MATERIAL FOR THIS TASK:
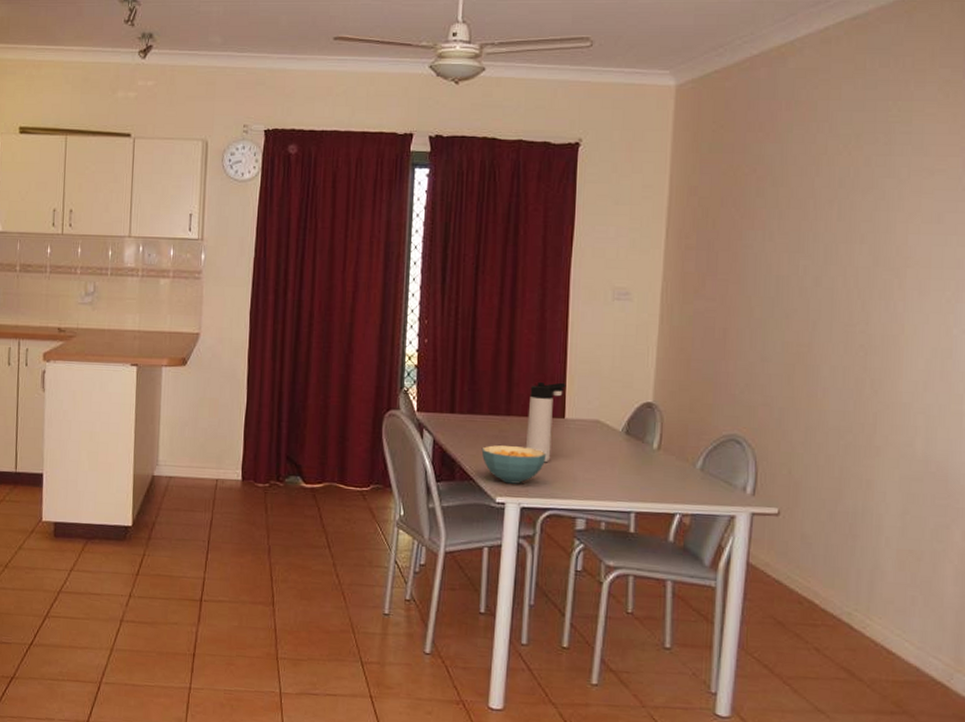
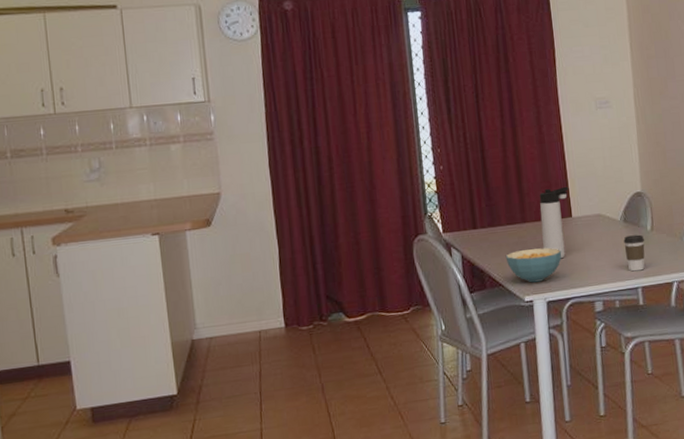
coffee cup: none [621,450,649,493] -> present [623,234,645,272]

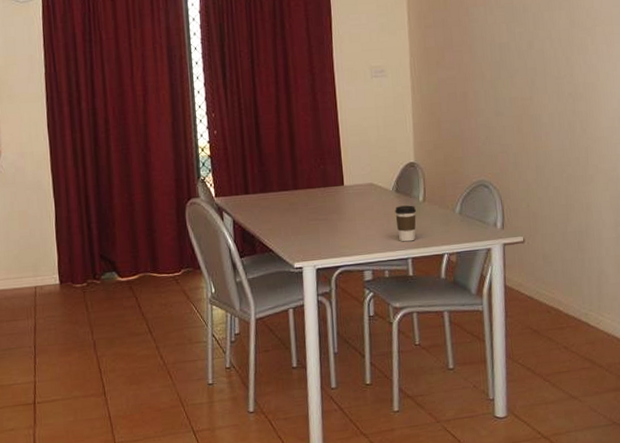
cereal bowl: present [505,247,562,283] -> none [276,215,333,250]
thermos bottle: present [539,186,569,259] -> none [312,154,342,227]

...

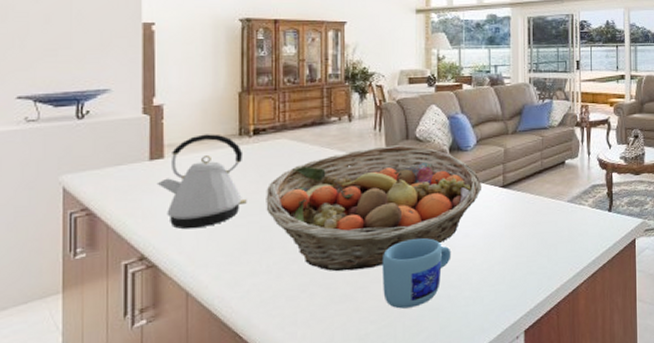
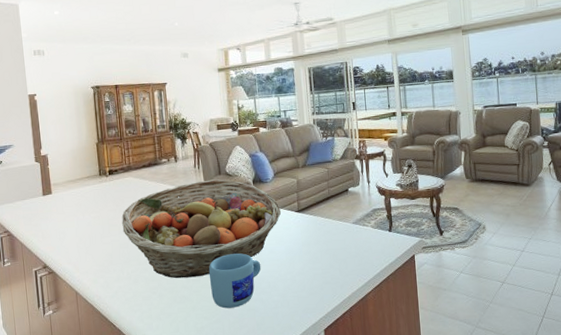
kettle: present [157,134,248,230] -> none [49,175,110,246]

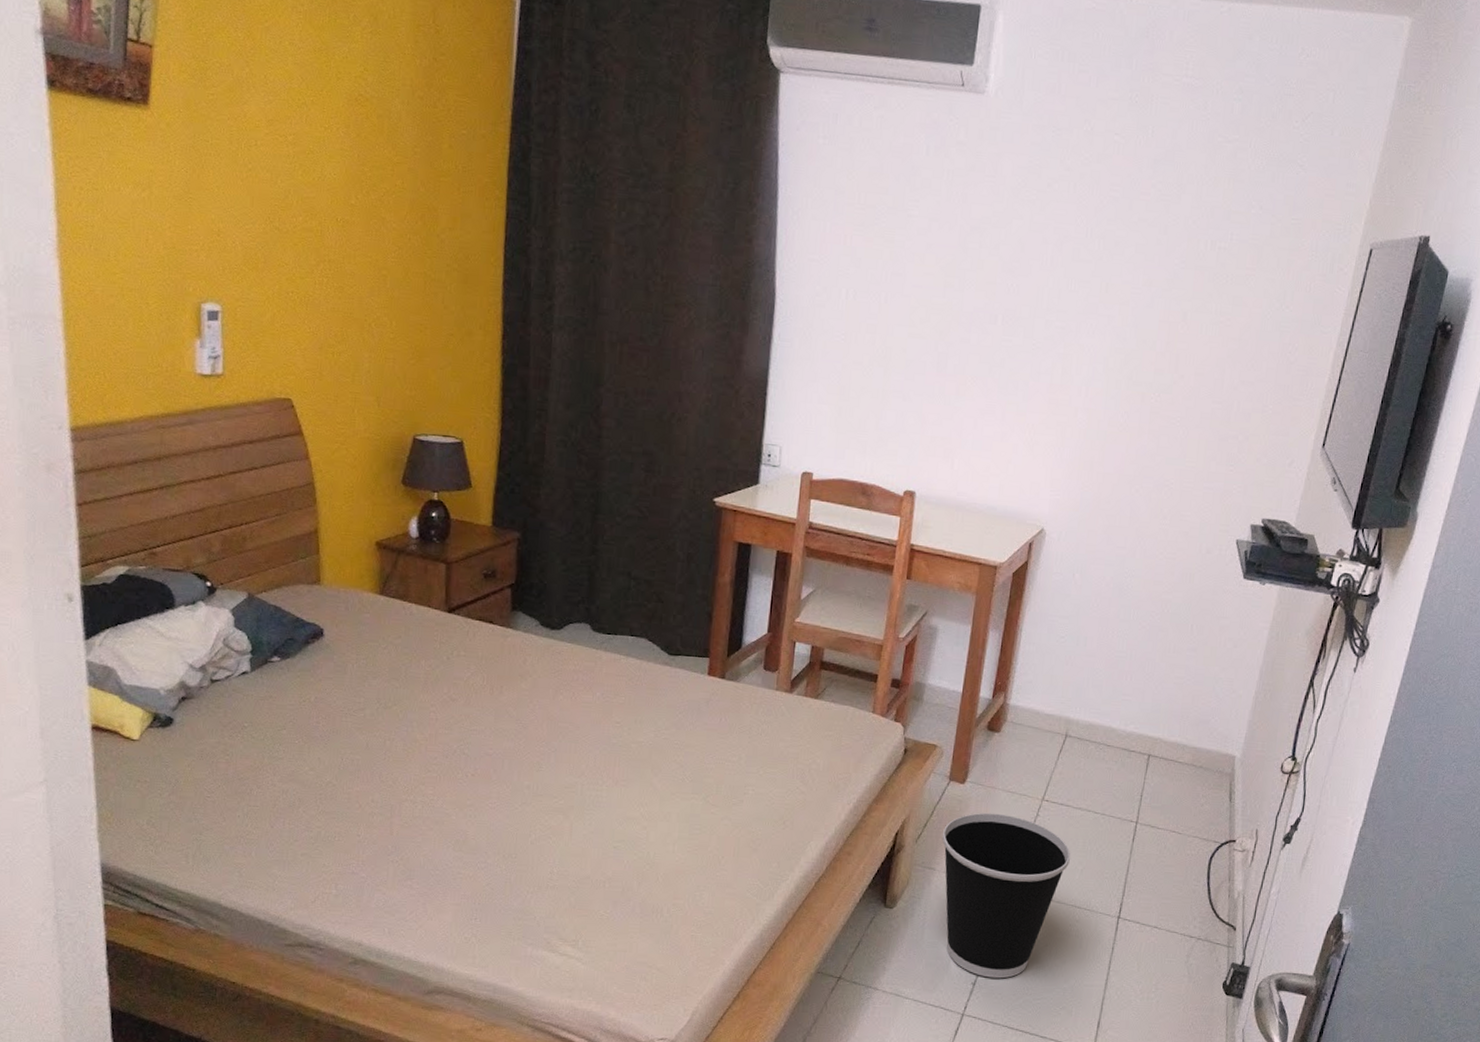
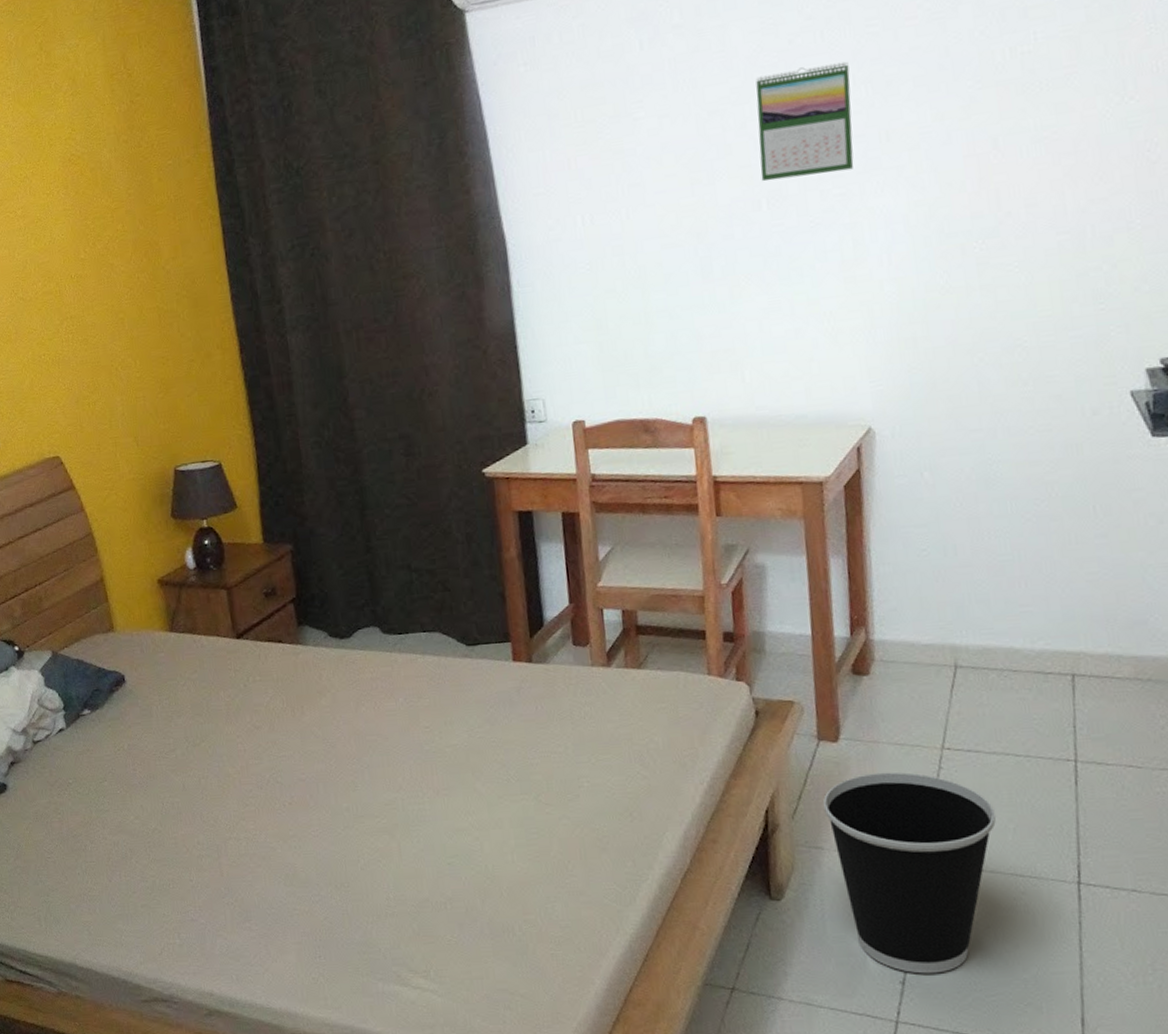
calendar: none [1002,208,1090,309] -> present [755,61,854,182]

* * *

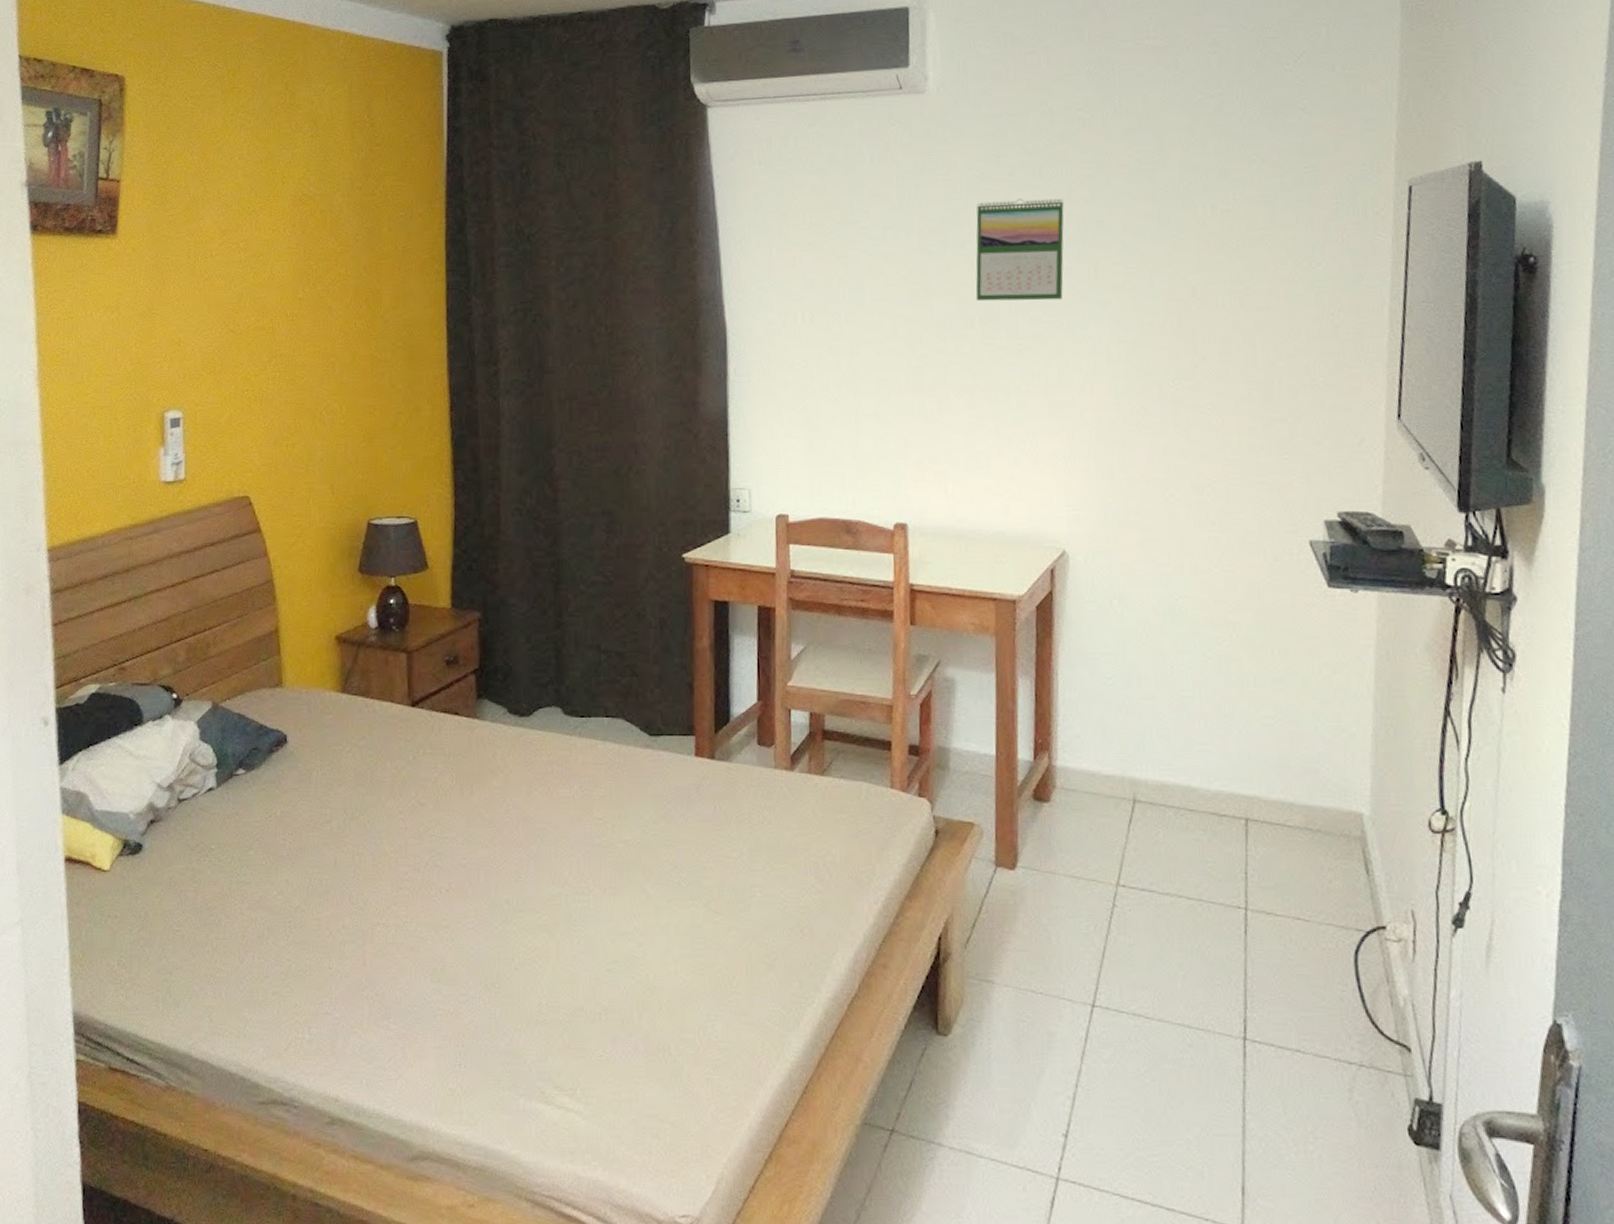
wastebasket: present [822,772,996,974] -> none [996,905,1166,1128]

EXERCISE INSTRUCTIONS:
Using the listing above, reproduce word for word every line from the one containing "kettle: present [157,134,248,230]" through the one containing "calendar: none [1002,208,1090,309]". Pictures must be left out.

REPLY:
kettle: present [157,134,248,230] -> none [49,175,110,246]

calendar: none [1002,208,1090,309] -> present [755,61,854,182]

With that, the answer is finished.